Department of Statistics, and Department of Biostatistics and Medical Informatics, 1300 University Avenue, Madison, WI 53706, USA.
Bioinformatics. 2014 Mar 15;30(6):753-60. doi: 10.1093/bioinformatics/btt200. Epub 2013 May 10.
ChIP-seq technology enables investigators to study genome-wide binding of transcription factors and mapping of epigenomic marks. Although the availability of basic analysis tools for ChIP-seq data is rapidly increasing, there has not been much progress on the related design issues. A challenging question for designing a ChIP-seq experiment is how deeply should the ChIP and the control samples be sequenced? The answer depends on multiple factors some of which can be set by the experimenter based on pilot/preliminary data. The sequencing depth of a ChIP-seq experiment is one of the key factors that determine whether all the underlying targets (e.g. binding locations or epigenomic profiles) can be identified with a targeted power.
We developed a statistical framework named CSSP (ChIP-seq Statistical Power) for power calculations in ChIP-seq experiments by considering a local Poisson model, which is commonly adopted by many peak callers. Evaluations with simulations and data-driven computational experiments demonstrate that this framework can reliably estimate the power of a ChIP-seq experiment at different sequencing depths based on pilot data. Furthermore, it provides an analytical approach for calculating the required depth for a targeted power while controlling the false discovery rate at a user-specified level. Hence, our results enable researchers to use their own or publicly available data for determining required sequencing depths of their ChIP-seq experiments and potentially make better use of the multiplexing functionality of the sequencers. Evaluation of power for multiple public ChIP-seq datasets indicate that, currently, typical ChIP-seq studies are powered well for detecting large fold changes of ChIP enrichment over the control sample, but they have considerably less power for detecting smaller fold changes.

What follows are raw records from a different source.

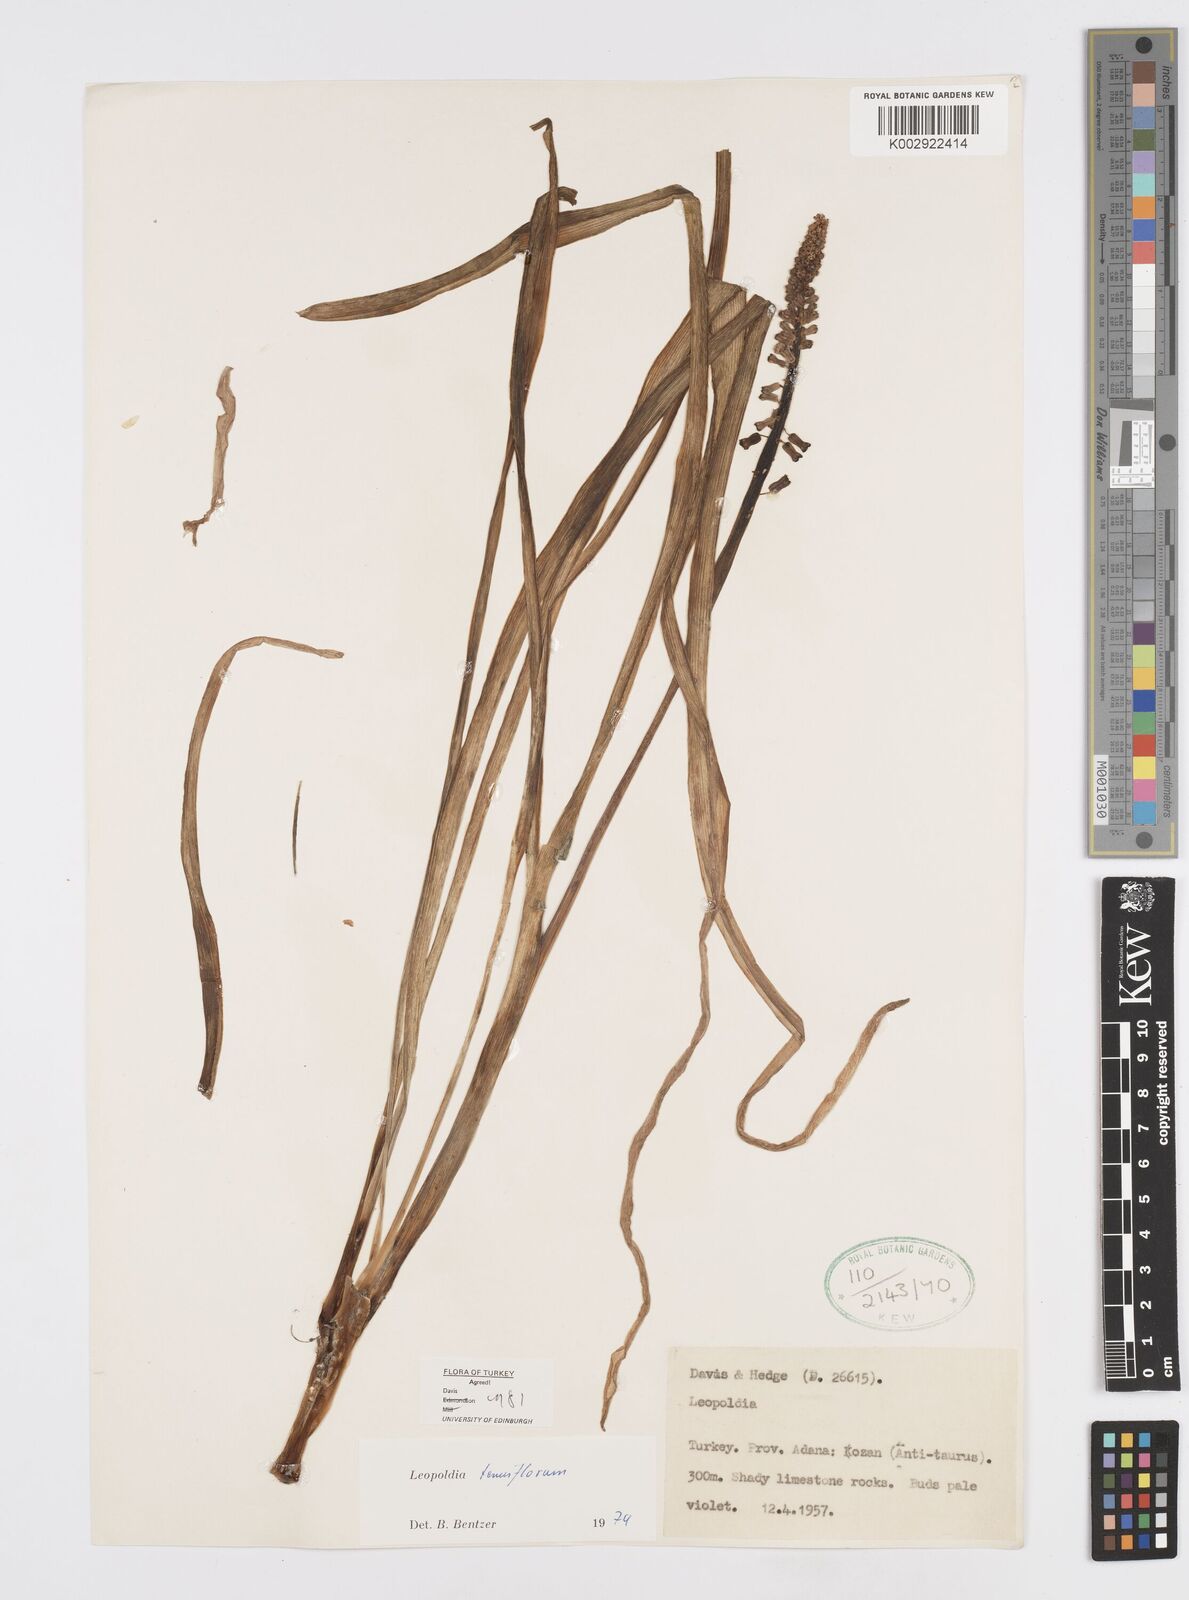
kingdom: Plantae
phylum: Tracheophyta
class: Liliopsida
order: Asparagales
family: Asparagaceae
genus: Muscari
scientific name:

Available at www.stat.wisc.edu/~zuo/CSSP.
Supplementary data are available at Bioinformatics online.
ChIP-seq 技术使研究人员能够研究转录因子的全基因组结合和表观基因组标记的作图。尽管 ChIP-seq 数据的基本分析工具的可用性正在迅速增加,但在相关设计问题上并没有太大进展。设计 ChIP-seq 实验的一个具有挑战性的问题是 ChIP 和对照样本应该测序多深?答案取决于多个因素,其中一些因素可以根据实验者的初步数据进行设置。ChIP-seq 实验的测序深度是决定所有潜在目标(例如结合位置或表观基因组图谱)是否可以用靶向功率识别的关键因素之一。
我们开发了一个名为 CSSP(ChIP-seq 统计功效)的统计框架,用于通过考虑常用的许多峰调用器采用的局部泊松模型来计算 ChIP-seq 实验的功效。模拟和数据驱动的计算实验评估表明,该框架可以根据初步数据可靠地估计不同测序深度的 ChIP-seq 实验的功效。此外,它提供了一种分析方法,用于在控制用户指定水平的假发现率的同时,计算靶向功效所需的深度。因此,我们的结果使研究人员能够使用自己或公开可用的数据来确定其 ChIP-seq 实验的所需测序深度,并有可能更好地利用测序仪的多路复用功能。对多个公共 ChIP-seq 数据集的功效评估表明,目前,典型的 ChIP-seq 研究在检测 ChIP 富集相对于对照样本的大倍数变化方面具有很好的功效,但在检测较小倍数变化方面的功效则要差得多。
可在 www.stat.wisc.edu/~zuo/CSSP 上获得。
补充数据可在生物信息学在线获得。